> **Исходный текст**
⁂

С образом Маргариты в романе связан мотив милосердия. Она просит после Великого бала у сатаны за несчастную Фриду. Слова Воланда, адресованные в связи с этим Маргарите: «Остается, пожалуй, одно – обзавестись тряпками и заткнуть ими все щели моей спальни!.. Я о милосердии говорю… Иногда совершенно неожиданно и коварно оно пролезает в самые узенькие щелки. Вот я и говорю о тряпках», – заставляют вспомнить следующее место из повести Достоевского «Дядюшкин сон»: «Но превозмогло человеколюбие, которое, как выражается Гейне, везде суется с своим носом». Оно, в свою очередь, восходят к «Путевым картинам» Гейне, где милосердие связано, прежде всего, с образом добродушного маркиза Гумпелино, обладателя очень длинного носа.
Мысль Достоевского, высказанная в романе «Братья Карамазовы», о слезинке ребенка как высшей мере добра и зла, проиллюстрирована эпизодом, когда Маргарита, крушащая дом Драмлита, видит в одной из комнат испуганного четырехлетнего мальчика и прекращает разгром.
Она любит гениального писателя – Мастера (в ранних редакциях также названного Поэтом). Булгаковская Маргарита – символ той вечной женственности, о которой поет Мистический хор в финале гётевского «Фауста»:
Все быстротечное – Символ, сравненье. Цель бесконечная Здесь в достиженье. Здесь – заловеданность Истины всей. Вечная женственность Тянет нас к ней.
В этой последней сцене Маргарита (Гретхен) у Гёте восклицает:
Оплот мой правый, В сиянье славы, Склони свой лик над счастием моим. Давно любимый, Невозвратимый Вернулся, горем больше не томим…………………………………………… Собраньем духов окруженный, Не знает новичок того, Что ангельские легионы В нем видят брата своего. Уже он чужд земным оковам И прежний свой покров сложил.
В воздушном одеянье новом Он полон юношеских сил. Позволь мне быть его вожатой, Его слепит безмерный свет.

⁂

> **Сохранённые данные**
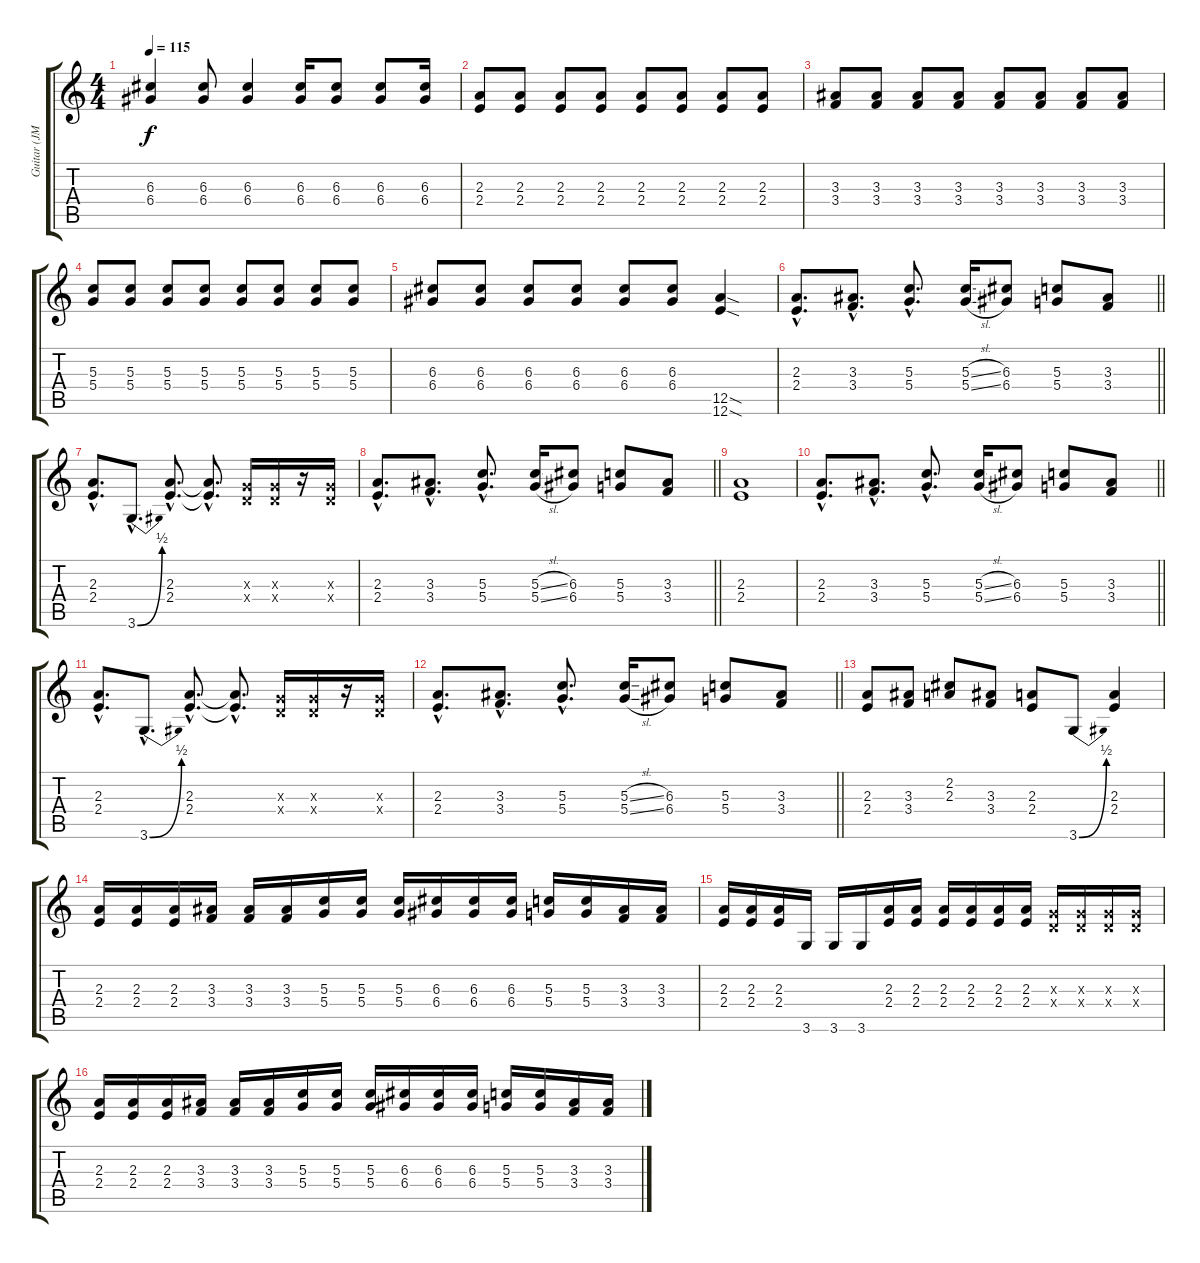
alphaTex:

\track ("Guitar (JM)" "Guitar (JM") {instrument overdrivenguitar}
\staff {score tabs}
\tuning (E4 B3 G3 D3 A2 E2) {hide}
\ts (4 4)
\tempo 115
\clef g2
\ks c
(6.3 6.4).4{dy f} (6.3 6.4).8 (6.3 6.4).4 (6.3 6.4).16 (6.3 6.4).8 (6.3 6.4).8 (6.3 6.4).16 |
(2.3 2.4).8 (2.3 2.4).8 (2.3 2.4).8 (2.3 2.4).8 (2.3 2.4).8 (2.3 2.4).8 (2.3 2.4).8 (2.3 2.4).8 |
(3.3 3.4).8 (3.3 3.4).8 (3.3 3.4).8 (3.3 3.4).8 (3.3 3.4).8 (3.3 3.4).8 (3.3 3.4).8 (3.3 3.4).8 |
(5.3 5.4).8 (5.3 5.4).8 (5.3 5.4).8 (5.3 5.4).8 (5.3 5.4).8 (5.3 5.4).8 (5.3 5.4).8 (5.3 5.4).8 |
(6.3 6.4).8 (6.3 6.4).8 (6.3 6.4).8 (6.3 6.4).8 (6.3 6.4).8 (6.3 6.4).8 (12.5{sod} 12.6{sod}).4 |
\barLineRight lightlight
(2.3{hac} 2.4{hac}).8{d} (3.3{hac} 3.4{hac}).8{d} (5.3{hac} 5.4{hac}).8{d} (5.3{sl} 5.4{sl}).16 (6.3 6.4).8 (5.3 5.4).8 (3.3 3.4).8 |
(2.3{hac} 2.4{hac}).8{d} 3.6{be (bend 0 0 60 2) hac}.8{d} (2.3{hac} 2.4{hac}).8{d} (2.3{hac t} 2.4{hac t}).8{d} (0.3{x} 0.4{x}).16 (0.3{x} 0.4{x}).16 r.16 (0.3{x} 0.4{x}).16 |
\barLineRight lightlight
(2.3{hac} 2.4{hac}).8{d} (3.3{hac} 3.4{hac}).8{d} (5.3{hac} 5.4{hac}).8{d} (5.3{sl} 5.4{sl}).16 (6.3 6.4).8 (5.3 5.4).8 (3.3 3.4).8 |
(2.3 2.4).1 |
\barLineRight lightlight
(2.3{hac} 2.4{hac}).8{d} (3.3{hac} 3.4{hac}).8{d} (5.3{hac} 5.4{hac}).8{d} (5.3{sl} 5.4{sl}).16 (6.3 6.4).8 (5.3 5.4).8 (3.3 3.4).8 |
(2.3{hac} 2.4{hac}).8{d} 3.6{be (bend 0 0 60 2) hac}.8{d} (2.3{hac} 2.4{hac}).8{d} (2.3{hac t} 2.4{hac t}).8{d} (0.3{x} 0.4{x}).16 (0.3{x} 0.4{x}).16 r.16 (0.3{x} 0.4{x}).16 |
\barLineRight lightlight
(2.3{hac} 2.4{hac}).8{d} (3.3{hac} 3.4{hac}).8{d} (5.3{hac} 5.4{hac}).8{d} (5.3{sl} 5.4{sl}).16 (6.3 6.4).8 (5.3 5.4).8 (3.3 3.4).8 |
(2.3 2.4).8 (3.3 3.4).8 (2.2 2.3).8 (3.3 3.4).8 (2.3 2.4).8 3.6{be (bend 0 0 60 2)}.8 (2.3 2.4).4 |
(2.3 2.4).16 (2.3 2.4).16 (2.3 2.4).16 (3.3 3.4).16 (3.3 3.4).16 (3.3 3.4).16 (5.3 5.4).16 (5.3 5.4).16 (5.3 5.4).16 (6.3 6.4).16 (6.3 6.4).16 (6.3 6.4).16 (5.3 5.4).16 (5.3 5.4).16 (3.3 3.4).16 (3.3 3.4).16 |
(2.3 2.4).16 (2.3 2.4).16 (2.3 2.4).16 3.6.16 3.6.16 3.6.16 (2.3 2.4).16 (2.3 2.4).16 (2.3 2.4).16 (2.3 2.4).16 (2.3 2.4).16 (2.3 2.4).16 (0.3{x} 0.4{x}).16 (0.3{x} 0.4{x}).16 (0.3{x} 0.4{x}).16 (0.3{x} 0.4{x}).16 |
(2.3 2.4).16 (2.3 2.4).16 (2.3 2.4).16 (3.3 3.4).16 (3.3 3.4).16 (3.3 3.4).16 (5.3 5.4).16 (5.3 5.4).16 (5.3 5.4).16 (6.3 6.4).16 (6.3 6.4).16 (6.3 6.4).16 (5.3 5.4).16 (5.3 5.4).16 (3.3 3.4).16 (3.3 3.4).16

⁂

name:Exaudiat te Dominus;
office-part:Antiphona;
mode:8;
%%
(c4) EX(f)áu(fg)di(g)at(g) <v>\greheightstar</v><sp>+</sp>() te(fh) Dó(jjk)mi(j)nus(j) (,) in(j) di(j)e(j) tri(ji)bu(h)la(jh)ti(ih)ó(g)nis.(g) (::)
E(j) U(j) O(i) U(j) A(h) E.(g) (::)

⁂

> **Условие задачи**
Ответьте по тексту о Маргарите, нумеруя ответы так же, как вопросы:
1. За кого Маргарита просит после Великого бала у сатаны?
2. Кого Маргарита видит в одной из комнат дома Драмлита?
3. Как Мастер назван в ранних редакциях?

> **Ответ к задаче**
1. За Фриду.
2. Испуганного четырехлетнего мальчика.
3. Поэтом.